What is expected – Using the teaching statement below, decide whether each statement agrees with it: (a) the writer completed a full course on teaching in higher education; (b) the peer visits went only one way, with the writer sitting in on colleagues' classes; (c) group sessions of the course covered leading discussions. Answer yes or no for each and quote the deciding words of the teaching statement.

Selected text –
• • • •

Teaching Statement



Both my research interests and my experiences with teaching at different levels have informed and shaped my teaching skills and philosophy. Next to these hands-on experiences, I have attended various meetings aimed at strengthening the attendees' teaching practices (e.g. with the newest IT tools) as well as a full course on teaching in higher education. Amongst others, group sessions of the course dealt with attractive and effective openers, designing engaging lectures, leading discussions, supervising students' research, providing feedback, and assessment and evaluation. Peer visits to classes taught by colleagues (and vice versa) inspired me to further improve my teaching.

• • • •

The data –
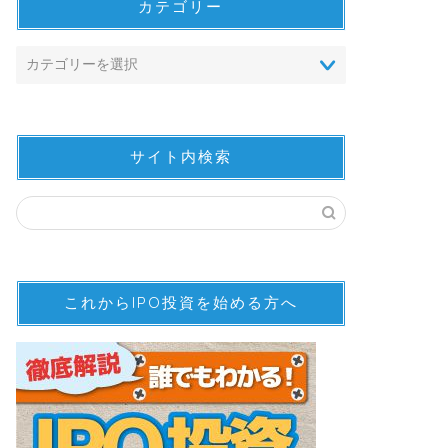
カテゴリー
サイト内検索
これからIPO投資を始める方へ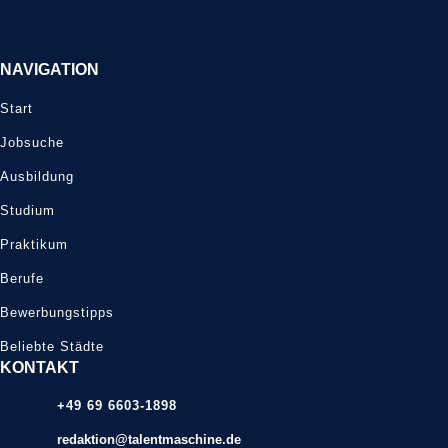
NAVIGATION
Start
Jobsuche
Ausbildung
Studium
Praktikum
Berufe
Bewerbungstipps
Beliebte Städte
KONTAKT
+49 69 6603-1898
redaktion@talentmaschine.de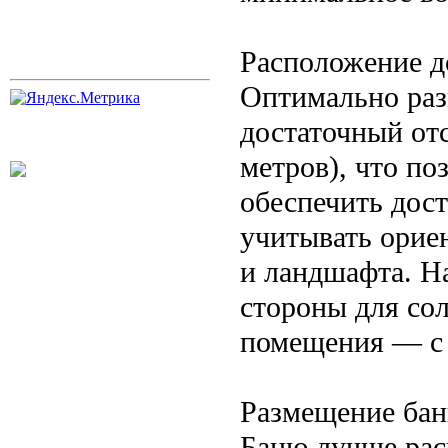
Расположение д
Оптимально раз
достаточный отс
метров), что по
обеспечить дос
учитывать орие
и ландшафта. Н
стороны для со
помещения — с 
Размещение бан
Баню лучше расп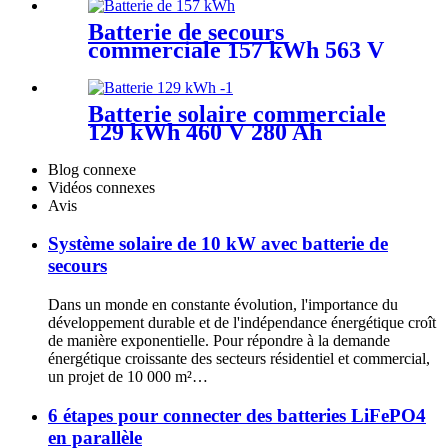
Batterie de secours
commerciale 157 kWh 563 V
280 Ah
Batterie solaire commerciale
129 kWh 460 V 280 Ah
Blog connexe
Vidéos connexes
Avis
Système solaire de 10 kW avec batterie de
secours
Dans un monde en constante évolution, l'importance du
développement durable et de l'indépendance énergétique croît
de manière exponentielle. Pour répondre à la demande
énergétique croissante des secteurs résidentiel et commercial,
un projet de 10 000 m²…
6 étapes pour connecter des batteries LiFePO4
en parallèle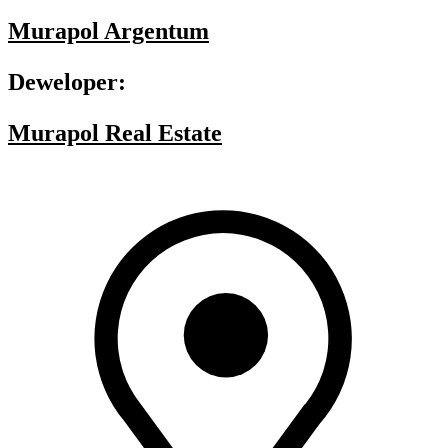
Murapol Argentum
Deweloper:
Murapol Real Estate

• • • •

Result of this task –
(a) Yes: "as well as a full course on teaching in higher education"
(b) No: "Peer visits to classes taught by colleagues (and vice versa)"
(c) Yes: "designing engaging lectures, leading discussions"